#### [What needs to be done]
Express the lines of the records as a JSON list of strings, starting at the beginning of the records and ending at the line containing "70E Parts Diagram</a></h2>". Give one string per line and leave out blank lines.

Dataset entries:
◇ ◇ ◇ ◇ ◇
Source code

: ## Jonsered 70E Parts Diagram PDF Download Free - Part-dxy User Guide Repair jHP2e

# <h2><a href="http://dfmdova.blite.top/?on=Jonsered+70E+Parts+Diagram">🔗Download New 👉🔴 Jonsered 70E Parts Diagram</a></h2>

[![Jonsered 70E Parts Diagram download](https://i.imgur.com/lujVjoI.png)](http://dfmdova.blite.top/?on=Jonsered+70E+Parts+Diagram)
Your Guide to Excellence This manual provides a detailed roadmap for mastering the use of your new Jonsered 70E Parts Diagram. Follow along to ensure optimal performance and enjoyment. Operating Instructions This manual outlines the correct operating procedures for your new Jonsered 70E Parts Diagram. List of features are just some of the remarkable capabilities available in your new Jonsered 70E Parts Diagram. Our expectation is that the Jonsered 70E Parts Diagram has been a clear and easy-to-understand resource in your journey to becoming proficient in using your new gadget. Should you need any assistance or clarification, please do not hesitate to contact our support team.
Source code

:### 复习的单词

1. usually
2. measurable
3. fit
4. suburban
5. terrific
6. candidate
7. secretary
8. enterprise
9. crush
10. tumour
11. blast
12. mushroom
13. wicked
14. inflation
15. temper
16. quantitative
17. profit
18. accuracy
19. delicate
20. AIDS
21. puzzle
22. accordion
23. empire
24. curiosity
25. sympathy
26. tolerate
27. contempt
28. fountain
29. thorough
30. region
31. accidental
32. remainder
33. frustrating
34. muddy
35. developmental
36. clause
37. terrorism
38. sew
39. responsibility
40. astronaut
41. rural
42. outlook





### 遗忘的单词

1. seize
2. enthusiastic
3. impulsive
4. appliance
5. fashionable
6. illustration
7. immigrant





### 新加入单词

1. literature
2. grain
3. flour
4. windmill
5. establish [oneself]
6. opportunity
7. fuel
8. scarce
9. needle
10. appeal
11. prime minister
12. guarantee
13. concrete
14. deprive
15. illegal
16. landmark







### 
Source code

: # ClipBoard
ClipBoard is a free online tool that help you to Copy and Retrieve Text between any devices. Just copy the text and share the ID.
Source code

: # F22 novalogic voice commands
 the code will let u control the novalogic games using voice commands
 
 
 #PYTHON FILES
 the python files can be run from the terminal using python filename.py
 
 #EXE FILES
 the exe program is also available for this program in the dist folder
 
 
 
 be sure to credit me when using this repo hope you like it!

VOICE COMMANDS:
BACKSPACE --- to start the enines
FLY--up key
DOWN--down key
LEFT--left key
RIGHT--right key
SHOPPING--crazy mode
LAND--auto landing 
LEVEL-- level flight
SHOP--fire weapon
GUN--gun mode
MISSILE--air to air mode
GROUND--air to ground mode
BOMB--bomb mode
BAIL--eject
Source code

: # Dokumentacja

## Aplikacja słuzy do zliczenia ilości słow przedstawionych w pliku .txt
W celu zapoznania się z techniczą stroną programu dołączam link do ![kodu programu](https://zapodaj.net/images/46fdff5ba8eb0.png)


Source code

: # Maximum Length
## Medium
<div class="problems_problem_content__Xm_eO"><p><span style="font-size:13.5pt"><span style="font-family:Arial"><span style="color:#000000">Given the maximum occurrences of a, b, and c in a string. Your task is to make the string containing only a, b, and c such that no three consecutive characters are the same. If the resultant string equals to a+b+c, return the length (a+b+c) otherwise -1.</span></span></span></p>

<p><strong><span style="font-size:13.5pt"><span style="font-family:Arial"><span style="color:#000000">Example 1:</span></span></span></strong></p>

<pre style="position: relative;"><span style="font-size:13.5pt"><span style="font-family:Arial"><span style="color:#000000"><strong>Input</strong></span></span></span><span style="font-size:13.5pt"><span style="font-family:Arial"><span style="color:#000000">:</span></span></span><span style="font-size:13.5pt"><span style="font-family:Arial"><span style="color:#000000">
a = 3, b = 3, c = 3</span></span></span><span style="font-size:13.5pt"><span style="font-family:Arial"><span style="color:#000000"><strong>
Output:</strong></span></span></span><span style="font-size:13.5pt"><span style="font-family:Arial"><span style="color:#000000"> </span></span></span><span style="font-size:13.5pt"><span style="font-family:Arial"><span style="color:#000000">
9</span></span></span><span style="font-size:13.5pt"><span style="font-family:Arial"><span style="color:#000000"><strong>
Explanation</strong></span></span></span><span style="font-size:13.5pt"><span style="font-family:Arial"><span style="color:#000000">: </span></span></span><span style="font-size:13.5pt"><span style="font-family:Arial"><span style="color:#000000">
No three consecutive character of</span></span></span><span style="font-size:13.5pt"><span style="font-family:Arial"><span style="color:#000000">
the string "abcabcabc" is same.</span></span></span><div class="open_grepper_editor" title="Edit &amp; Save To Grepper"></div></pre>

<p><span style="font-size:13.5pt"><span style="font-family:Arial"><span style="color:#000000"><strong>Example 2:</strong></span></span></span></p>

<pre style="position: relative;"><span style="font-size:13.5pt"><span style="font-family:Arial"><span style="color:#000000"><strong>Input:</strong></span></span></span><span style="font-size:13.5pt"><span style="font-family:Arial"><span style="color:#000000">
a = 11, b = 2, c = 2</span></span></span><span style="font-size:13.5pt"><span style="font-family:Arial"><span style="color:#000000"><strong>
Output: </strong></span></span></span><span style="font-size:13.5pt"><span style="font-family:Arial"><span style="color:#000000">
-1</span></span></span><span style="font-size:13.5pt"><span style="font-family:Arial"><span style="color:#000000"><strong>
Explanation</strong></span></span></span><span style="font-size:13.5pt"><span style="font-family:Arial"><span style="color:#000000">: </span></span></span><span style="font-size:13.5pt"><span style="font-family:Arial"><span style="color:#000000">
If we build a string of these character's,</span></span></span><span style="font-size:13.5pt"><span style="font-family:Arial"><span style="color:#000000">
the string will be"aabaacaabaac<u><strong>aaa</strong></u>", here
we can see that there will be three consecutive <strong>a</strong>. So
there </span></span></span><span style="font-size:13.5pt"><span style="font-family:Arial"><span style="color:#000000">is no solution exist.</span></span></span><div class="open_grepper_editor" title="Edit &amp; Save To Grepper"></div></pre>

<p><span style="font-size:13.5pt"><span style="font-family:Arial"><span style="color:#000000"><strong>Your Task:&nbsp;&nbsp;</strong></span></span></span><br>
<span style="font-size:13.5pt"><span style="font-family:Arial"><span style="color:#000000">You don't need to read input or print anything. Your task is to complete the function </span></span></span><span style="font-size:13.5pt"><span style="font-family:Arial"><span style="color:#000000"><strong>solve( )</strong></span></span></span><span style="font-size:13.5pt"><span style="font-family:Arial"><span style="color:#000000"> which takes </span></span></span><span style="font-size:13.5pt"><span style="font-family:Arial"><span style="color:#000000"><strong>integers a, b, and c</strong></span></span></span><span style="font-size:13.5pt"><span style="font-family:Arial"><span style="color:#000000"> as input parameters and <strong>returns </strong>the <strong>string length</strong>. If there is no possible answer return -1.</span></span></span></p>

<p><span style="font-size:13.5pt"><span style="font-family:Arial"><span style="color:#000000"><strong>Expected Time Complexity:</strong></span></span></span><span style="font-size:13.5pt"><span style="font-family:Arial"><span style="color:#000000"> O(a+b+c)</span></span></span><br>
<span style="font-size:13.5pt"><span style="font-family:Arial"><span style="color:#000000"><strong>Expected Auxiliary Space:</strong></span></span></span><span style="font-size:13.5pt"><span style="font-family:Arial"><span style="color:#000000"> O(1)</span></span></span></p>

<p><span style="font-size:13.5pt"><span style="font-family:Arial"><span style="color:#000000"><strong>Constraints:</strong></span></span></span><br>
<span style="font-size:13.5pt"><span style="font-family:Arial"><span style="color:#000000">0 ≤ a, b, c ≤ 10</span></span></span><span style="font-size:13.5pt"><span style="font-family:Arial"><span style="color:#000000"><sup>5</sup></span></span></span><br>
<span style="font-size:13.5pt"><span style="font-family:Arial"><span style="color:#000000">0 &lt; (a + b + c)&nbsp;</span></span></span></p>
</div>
◇ ◇ ◇ ◇ ◇
#### [Response]
[
  "Source code",
  ": ## Jonsered 70E Parts Diagram PDF Download Free - Part-dxy User Guide Repair jHP2e",
  "# <h2><a href=\"http://dfmdova.blite.top/?on=Jonsered+70E+Parts+Diagram\">🔗Download New 👉🔴 Jonsered 70E Parts Diagram</a></h2>"
]